Yolanda and Anne slid their chairs closer. “Marta has agreed to donate her daughter’s organs, Eric. We talked about what Irene would have wanted.” Yolanda had Marta’s other hand in hers, and her arm was around her shoulders. The two came from similar impoverished backgrounds in the
campo
, the countryside, in two different countries. They had both struggled to make it through hard work. One had an extended social network through hundreds of daily encounters over the years at a big public hospital. The other through hundreds of visits with complete strangers at the most difficult times of their lives in the same big public hospital. In the end it was all about “
mi amor
” one way or the other.

Six months earlier, I had found an envelope in my inbox with my name written in block letters: “Doctor Eric.” Inside there was a note on paper ripped from a grade school notebook in Spanglish.

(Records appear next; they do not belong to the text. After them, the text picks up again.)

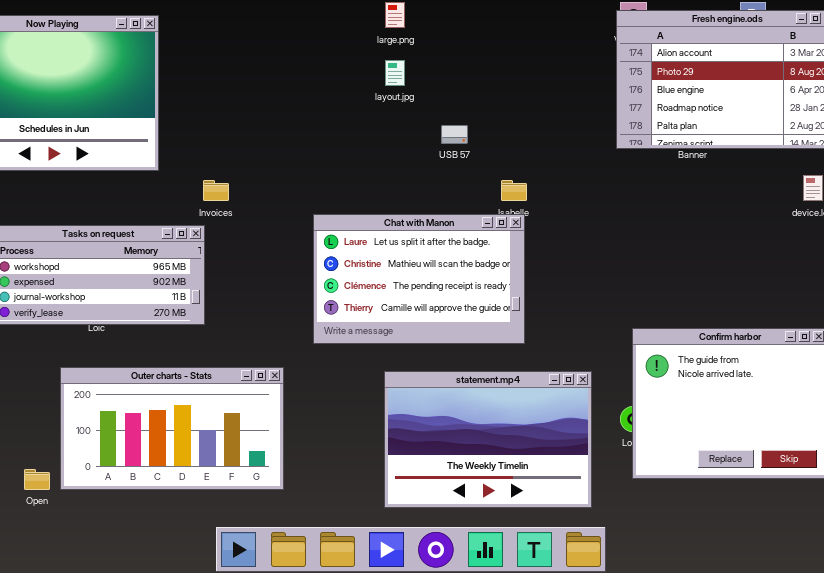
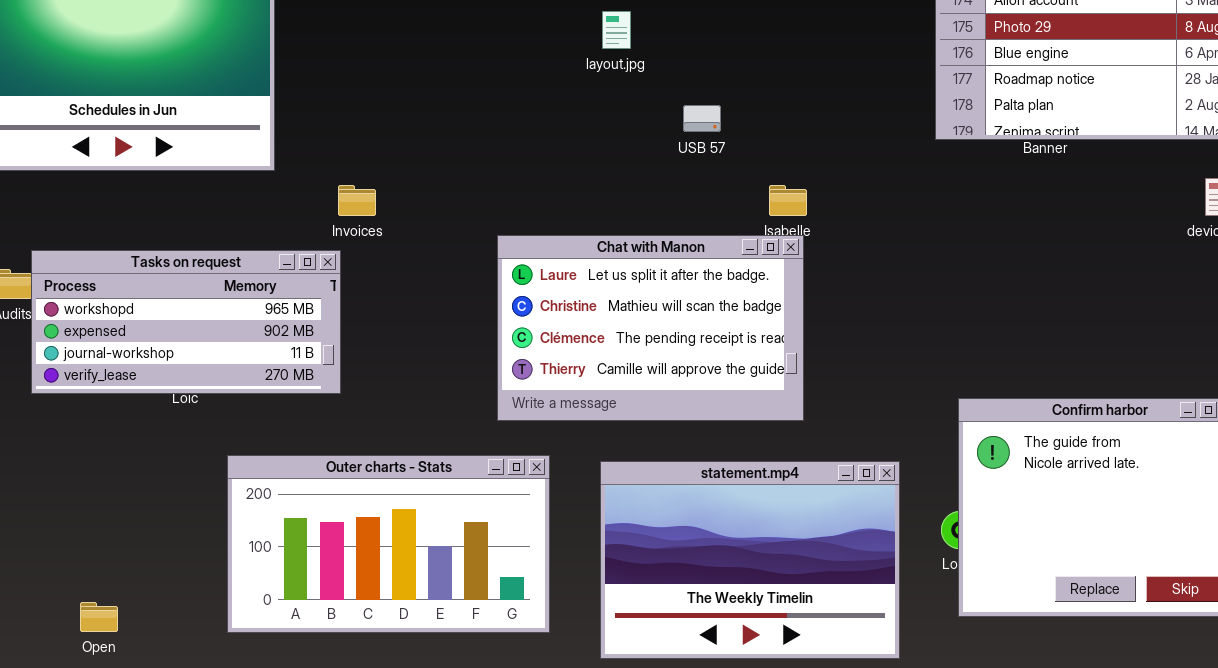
Outer charts - Stats: [60,367,284,490] -> [227,455,550,633], moved

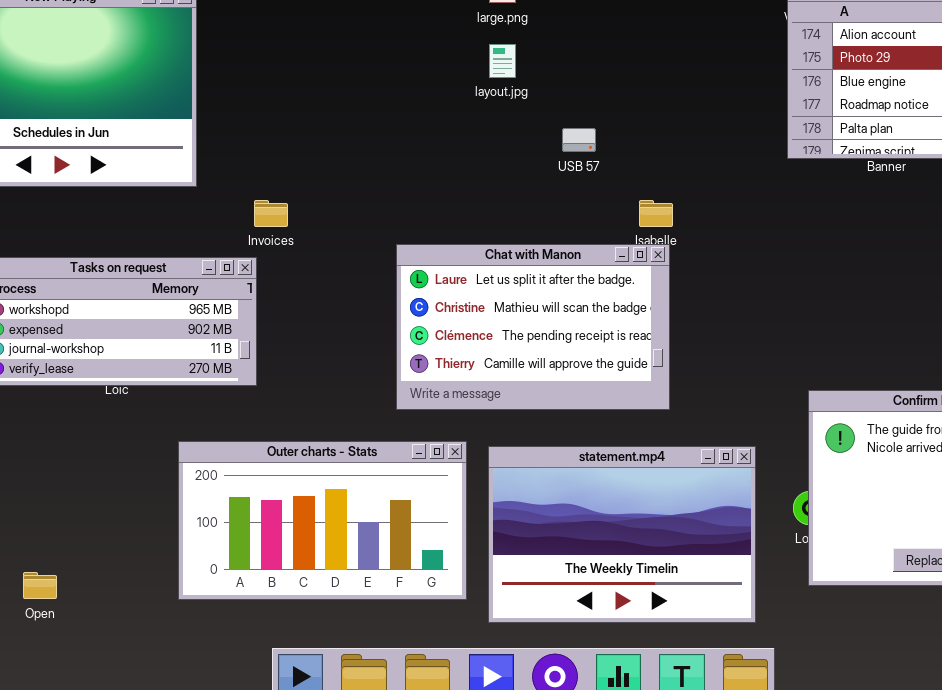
Outer charts - Stats: [227,455,550,633] -> [178,441,467,600], moved

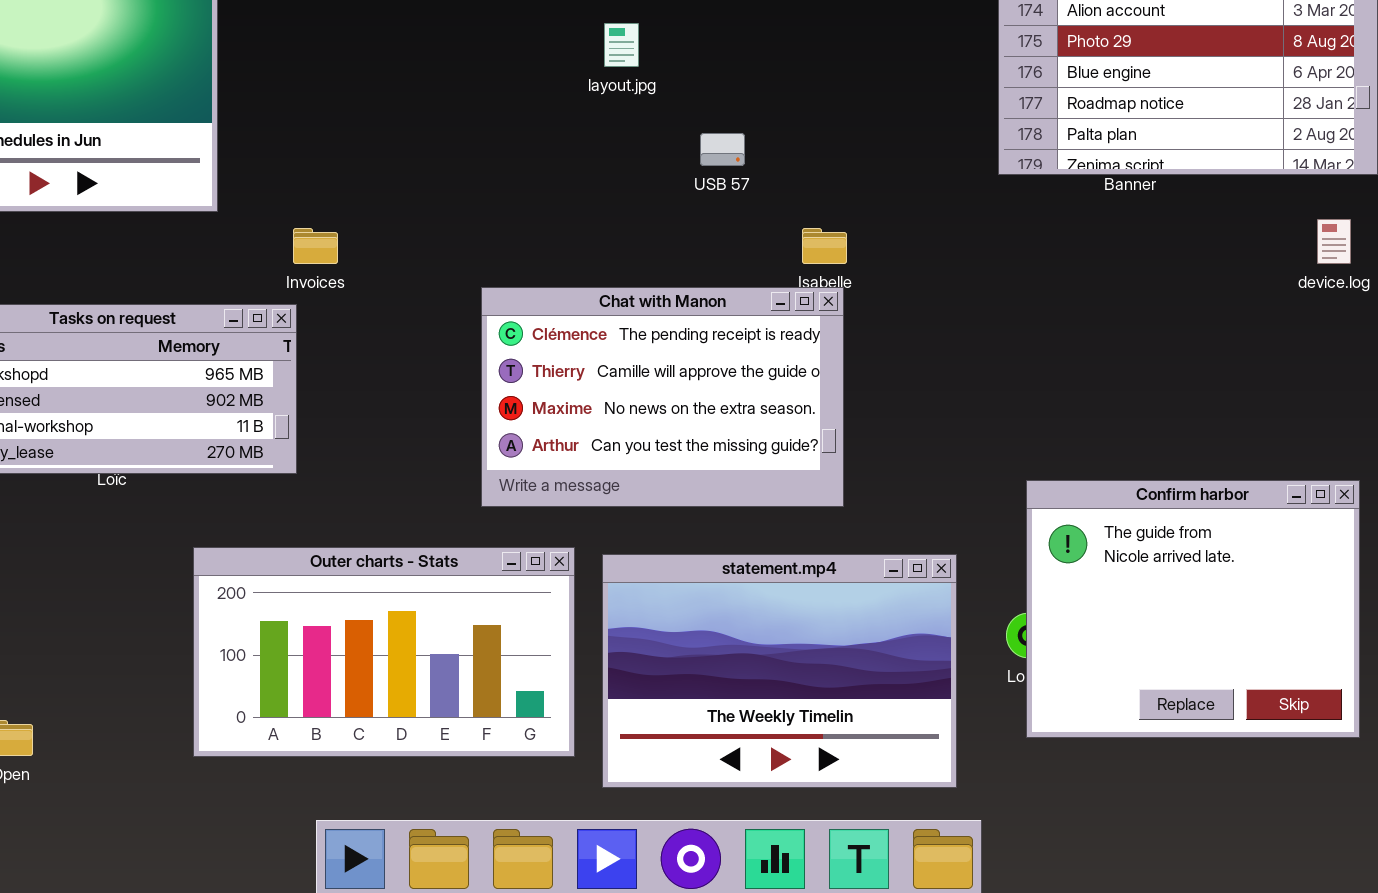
Chat with Manon: [396,244,670,410] -> [481,287,844,507], scrolled down 2 rows

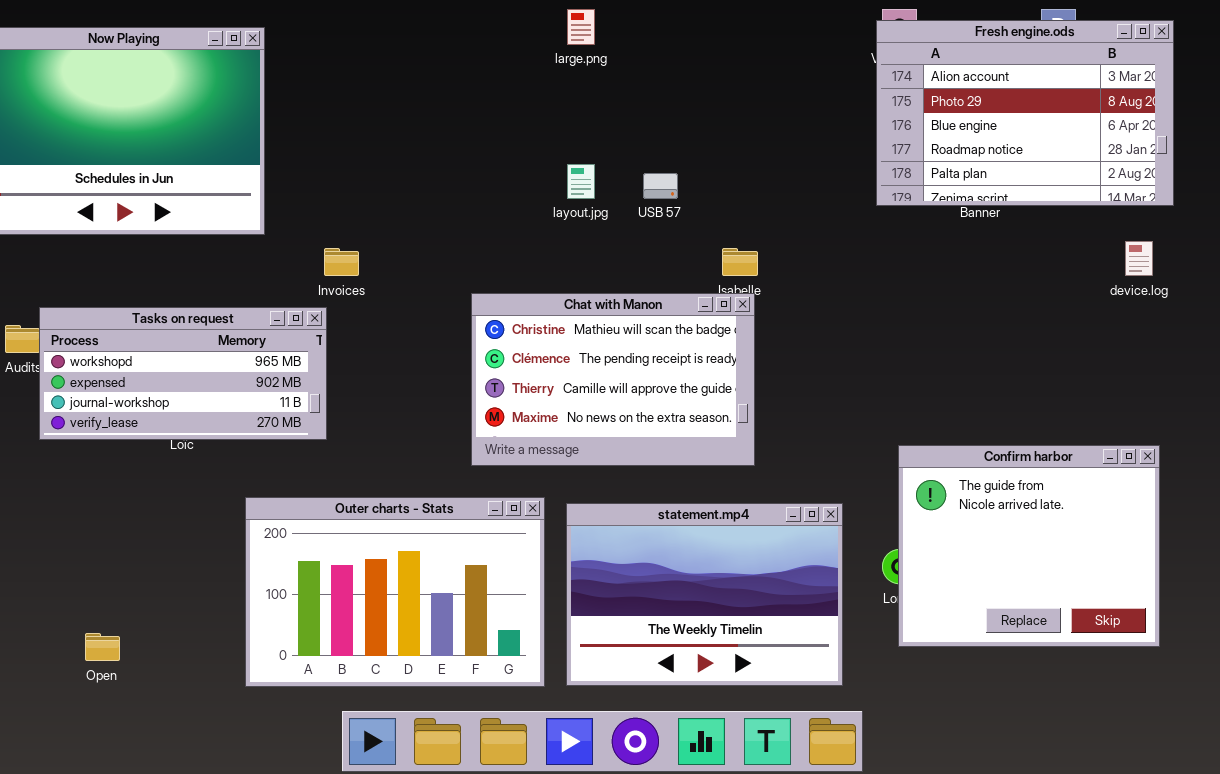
layout.jpg: [604,23,639,67] -> [567,164,595,199], moved
Chat with Manon: [481,287,844,507] -> [471,293,755,466], scrolled up 1 row
Outer charts - Stats: [193,547,575,757] -> [245,497,545,687], resized

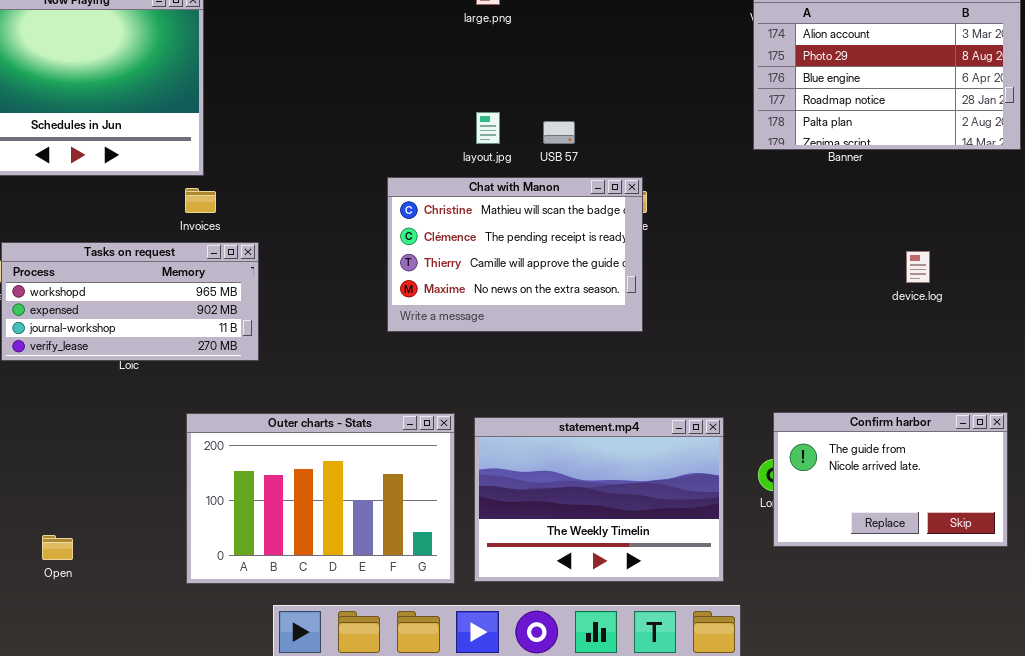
device.log: [1125,241,1153,276] -> [906,251,930,283], moved
Invoices: [324,248,359,276] -> [185,188,216,213], moved
Chat with Manon: [471,293,755,466] -> [387,177,643,332], moved
Confirm harbor: [898,445,1160,647] -> [773,412,1008,547], resized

Por favor, Doctor, mi mama is in hospital, Cuarto 1024. Can you see her. Olimpia Gutierrez.
Signed
Marta Sahagún, the cleaning lady
.

I took it into my office and tried to remember Marta Sahagún. And then an image came back of a smiling, very large woman with a big laugh and husky voice and a cigarette cough who pushed her heavy yellow-and-black plastic cleaning cart quietly through the halls. Though invisible to most people, Marta had enormous dignity and
goodwill that added a comforting feeling to the medicine floors. She was middle-aged with jet-black short hair and bright red lipstick on her lips permanently in a half smile. She felt proud to have a job at Bellevue Hospital. “
Dios mío
,” she would say, “with all of the great doctors and patients from around the world.” I hadn’t seen her in some years.